» THE PROBLEM
Rewrite the listing below, changing every "femmes" to "personnes" and leaving everything else as it is.

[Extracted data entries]
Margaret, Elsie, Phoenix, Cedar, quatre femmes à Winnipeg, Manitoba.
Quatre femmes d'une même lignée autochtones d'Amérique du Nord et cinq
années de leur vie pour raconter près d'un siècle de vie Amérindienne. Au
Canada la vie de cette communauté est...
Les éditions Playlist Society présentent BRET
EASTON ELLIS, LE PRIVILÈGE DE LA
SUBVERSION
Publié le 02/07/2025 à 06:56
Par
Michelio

» THE COMPLETED TASK
Margaret, Elsie, Phoenix, Cedar, quatre personnes à Winnipeg, Manitoba.
Quatre personnes d'une même lignée autochtones d'Amérique du Nord et cinq
années de leur vie pour raconter près d'un siècle de vie Amérindienne. Au
Canada la vie de cette communauté est...
Les éditions Playlist Society présentent BRET
EASTON ELLIS, LE PRIVILÈGE DE LA
SUBVERSION
Publié le 02/07/2025 à 06:56
Par
Michelio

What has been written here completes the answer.